## Assigned task 1
Please duplicate the passage of the AMD article starting with "The proliferation of" and going on through "vs untreated cohorts.".
## Assigned task 2
According to the AMD article, how far from the foveal avascular zone does a juxtafoveal CNV lesion lie?
## Assigned task 3
List the treatments for neovascular AMD named in the AMD article's sentence that begins "Virtually all historical treatment studies".

How Anatomical Factors Can Affect Anti-VEGF Outcomes in AMD

OCT can play a crucial role.

Avnish Deobhakta, MD • Jason S. Slakter, MD

Given the historical propensity for the neovascular form of age-related macular degeneration to result in devastating vision loss,^1-2 much of the emphasis of treatment has focused on its management.³

Prior to the advent of advanced imaging, initial studies of neovascular AMD suggested that while generally resulting in severe vision loss if untreated, the type (fluorescein angiographic designation of classic, minimally classic, or occult) and location (extrafoveal, juxtafoveal, or subfoveal) of the neovascular lesion itself was significant in predicting future clinical outcomes.^4-8

Virtually all historical treatment studies for neovascular AMD, whether with thermal laser,^5,9,17 photodynamic therapy,^10,11 or surgery, or the current anti-VEGF therapy,^13-16 have respected the idea that lesion type and location can alter clinical outcomes.

The proliferation of newer modalities of imaging, such as spectral-domain OCT, which allows for better views of retinal architecture in vivo (and consequently, the precise location of neovascular tissue), has only underscored the prevailing wisdom that differences in retinal architecture can significantly affect future clinical outcomes.

BEFORE ANTI-VEGF: FLUORESCEIN, LASERS, AND SURGERY

The initial studies of treatments for neovascular AMD focused on thermal laser modalities. The Moorfields Macular Study Group,¹⁷ and the Macular Photocoagulation Study (MPS) Group^5,9 studies investigated thermal laser treatment vs untreated cohorts.

In both the Moorfields study and the analyses tested within the MPS, patients were restricted to having classic, extrafoveal (greater than 200 μm from the foveal avascular zone) CNV lesions and were randomized to treatment with argon laser photocoagulation or no treatment.

The MPS additionally investigated krypton laser photocoagulation, as well as the effects of laser photocoagulation on juxtafoveal (between 1 and 199 μm from the foveal avascular zone) and subfoveal CNV.¹⁸

The results of these studies suggested that patients with extrafoveal classic CNV derived the greatest benefit from macular photocoagulation; however, persistent and recurrent CNV often occurs in up to 60% of patients.¹⁹

Given that laser photocoagulation was limited to a small population of patients with neovascular AMD, PDT with verteporfin was investigated as a possible treatment modality. The procedure involved injection and preferential CNV localization of a photosensitive drug (verteporfin), with subsequently controlled activation using a targeted laser light, which caused closure of the CNV without damage to surrounding tissue. Thus, it was hypothesized that this treatment could be efficacious in lesions closer to the FAZ or even beneath the fovea itself.

## Records
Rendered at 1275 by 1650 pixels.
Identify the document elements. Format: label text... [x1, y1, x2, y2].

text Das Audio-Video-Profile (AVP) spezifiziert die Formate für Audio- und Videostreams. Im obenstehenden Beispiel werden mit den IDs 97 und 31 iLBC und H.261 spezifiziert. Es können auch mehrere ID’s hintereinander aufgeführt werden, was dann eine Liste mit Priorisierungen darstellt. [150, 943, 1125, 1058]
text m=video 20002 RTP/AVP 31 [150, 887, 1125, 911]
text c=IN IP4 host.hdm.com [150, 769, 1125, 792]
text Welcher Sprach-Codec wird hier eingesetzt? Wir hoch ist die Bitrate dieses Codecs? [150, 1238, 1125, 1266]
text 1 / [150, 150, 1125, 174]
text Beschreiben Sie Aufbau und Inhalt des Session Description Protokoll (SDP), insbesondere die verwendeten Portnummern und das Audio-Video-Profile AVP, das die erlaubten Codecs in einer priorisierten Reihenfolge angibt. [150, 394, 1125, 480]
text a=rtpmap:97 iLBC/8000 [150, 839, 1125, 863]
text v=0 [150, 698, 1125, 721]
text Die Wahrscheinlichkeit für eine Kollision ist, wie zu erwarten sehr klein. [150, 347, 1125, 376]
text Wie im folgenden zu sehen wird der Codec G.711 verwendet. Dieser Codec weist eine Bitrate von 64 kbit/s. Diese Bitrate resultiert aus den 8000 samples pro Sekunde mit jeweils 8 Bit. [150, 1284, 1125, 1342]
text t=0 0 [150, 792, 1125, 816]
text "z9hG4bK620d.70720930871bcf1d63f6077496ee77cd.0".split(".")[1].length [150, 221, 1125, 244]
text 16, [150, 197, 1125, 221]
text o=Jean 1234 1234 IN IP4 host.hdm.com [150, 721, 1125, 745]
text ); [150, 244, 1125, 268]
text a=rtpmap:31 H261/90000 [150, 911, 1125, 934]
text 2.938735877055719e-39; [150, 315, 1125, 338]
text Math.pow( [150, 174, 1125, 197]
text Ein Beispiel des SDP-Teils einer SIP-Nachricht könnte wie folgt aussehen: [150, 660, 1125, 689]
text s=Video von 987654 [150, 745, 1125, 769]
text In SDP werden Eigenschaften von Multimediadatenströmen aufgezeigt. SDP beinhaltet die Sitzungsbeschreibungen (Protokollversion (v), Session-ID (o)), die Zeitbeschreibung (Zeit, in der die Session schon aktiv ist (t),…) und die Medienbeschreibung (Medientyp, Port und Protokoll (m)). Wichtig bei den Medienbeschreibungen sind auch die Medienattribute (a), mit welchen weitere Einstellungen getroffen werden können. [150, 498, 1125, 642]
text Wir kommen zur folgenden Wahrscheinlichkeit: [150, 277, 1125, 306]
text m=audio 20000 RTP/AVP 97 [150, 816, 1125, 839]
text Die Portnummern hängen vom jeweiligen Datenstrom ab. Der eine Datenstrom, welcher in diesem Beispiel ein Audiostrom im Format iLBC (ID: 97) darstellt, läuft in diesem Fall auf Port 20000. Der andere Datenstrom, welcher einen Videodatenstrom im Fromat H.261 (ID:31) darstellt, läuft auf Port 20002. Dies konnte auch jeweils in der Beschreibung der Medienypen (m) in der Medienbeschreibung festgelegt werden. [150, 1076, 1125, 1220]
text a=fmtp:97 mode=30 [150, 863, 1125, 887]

## Answer 1
The proliferation of newer modalities of imaging, such as spectral-domain OCT, which allows for better views of retinal architecture in vivo (and consequently, the precise location of neovascular tissue), has only underscored the prevailing wisdom that differences in retinal architecture can significantly affect future clinical outcomes.

BEFORE ANTI-VEGF: FLUORESCEIN, LASERS, AND SURGERY

The initial studies of treatments for neovascular AMD focused on thermal laser modalities. The Moorfields Macular Study Group,¹⁷ and the Macular Photocoagulation Study (MPS) Group^5,9 studies investigated thermal laser treatment vs untreated cohorts.

## Answer 2
Between 1 and 199 μm from the foveal avascular zone.

## Answer 3
- Thermal laser
- Photodynamic therapy
- Surgery
- Anti-VEGF therapy